| Task objective |
Find the lines of the data below that include "pinky". Report their number only.

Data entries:
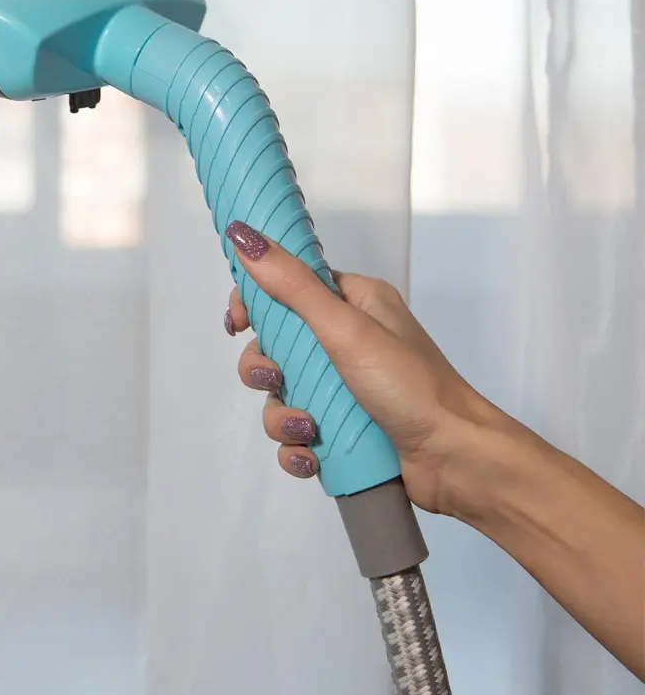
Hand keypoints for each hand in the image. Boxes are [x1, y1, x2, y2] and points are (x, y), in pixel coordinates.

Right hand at [222, 220, 503, 516]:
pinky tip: (312, 456)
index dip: (255, 305)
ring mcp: (344, 389)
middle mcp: (347, 341)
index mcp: (354, 303)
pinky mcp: (342, 430)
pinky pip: (296, 435)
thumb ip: (291, 286)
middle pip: (275, 347)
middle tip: (277, 382)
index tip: (238, 326)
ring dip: (282, 417)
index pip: (288, 288)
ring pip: (280, 396)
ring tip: (307, 430)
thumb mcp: (345, 328)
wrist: (456, 460)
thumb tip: (241, 234)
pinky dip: (296, 447)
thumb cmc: (408, 384)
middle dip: (265, 372)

| Task response |
4